** Task item **
Go through the data and copy each line where the string "https" appears.

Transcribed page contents
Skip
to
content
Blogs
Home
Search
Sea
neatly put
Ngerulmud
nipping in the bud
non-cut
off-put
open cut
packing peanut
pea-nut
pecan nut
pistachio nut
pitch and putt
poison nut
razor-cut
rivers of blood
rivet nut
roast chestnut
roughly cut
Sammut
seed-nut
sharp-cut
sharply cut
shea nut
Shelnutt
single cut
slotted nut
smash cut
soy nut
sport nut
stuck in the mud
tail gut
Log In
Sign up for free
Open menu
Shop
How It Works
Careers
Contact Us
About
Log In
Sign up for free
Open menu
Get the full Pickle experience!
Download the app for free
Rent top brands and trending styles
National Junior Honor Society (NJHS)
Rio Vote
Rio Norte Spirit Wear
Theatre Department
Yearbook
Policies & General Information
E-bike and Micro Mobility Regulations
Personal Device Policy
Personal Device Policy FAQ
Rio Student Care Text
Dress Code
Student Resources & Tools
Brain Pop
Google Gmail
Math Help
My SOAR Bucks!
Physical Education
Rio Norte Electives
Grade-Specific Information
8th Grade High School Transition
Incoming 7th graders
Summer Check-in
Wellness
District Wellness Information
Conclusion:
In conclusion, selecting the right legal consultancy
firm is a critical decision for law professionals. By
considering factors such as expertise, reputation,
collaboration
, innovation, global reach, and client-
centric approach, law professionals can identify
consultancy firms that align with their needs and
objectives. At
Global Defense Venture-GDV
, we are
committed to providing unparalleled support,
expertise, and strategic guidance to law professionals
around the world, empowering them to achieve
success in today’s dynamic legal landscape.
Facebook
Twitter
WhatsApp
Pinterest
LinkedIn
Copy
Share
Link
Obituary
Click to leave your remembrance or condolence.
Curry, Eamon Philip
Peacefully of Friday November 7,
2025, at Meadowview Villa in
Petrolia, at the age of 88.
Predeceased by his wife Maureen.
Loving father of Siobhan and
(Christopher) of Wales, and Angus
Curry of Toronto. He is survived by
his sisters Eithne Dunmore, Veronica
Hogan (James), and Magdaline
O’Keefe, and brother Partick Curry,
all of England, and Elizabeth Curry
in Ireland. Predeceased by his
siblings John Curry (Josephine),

---

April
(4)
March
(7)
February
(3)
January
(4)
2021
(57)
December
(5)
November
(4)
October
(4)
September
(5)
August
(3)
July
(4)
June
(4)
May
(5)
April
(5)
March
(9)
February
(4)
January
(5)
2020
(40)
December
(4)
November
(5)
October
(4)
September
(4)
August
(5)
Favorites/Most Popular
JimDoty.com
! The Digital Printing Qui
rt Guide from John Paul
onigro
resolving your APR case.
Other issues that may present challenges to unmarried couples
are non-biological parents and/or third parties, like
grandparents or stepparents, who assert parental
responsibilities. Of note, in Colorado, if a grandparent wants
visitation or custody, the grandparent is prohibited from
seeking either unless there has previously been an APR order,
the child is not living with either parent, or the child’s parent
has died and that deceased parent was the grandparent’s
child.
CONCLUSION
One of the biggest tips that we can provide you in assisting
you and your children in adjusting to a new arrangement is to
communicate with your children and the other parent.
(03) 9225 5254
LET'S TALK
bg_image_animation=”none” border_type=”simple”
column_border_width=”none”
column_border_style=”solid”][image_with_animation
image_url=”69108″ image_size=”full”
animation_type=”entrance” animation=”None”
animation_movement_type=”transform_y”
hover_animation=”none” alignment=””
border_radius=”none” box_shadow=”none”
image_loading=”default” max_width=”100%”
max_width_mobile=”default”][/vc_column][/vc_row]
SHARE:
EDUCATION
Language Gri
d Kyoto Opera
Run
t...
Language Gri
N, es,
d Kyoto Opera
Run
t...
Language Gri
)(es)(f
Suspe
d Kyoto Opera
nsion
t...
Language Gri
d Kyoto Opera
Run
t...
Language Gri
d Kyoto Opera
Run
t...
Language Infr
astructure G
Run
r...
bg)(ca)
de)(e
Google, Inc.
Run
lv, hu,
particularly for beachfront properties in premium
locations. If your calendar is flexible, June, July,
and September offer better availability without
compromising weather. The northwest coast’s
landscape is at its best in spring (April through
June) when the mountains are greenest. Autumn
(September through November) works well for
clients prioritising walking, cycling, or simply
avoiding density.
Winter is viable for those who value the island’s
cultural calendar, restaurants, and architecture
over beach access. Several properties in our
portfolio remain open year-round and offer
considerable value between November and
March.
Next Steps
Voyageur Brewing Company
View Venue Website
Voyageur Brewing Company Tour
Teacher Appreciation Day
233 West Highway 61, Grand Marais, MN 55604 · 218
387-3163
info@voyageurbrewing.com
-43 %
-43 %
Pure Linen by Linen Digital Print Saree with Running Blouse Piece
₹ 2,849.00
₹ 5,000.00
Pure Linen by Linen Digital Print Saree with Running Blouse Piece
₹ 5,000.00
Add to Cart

...

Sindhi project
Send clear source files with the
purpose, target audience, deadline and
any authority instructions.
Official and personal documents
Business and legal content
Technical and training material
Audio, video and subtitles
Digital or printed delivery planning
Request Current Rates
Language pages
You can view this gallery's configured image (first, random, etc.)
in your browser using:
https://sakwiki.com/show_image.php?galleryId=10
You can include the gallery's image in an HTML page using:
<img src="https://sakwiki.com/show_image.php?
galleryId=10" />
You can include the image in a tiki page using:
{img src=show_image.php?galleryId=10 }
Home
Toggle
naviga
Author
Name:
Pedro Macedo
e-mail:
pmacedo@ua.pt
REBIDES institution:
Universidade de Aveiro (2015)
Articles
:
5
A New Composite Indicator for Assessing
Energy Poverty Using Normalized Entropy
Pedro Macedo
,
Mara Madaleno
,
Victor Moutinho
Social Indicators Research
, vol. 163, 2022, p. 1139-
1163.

** Result of the exercise **
https://sakwiki.com/show_image.php?galleryId=10
<img src="https://sakwiki.com/show_image.php?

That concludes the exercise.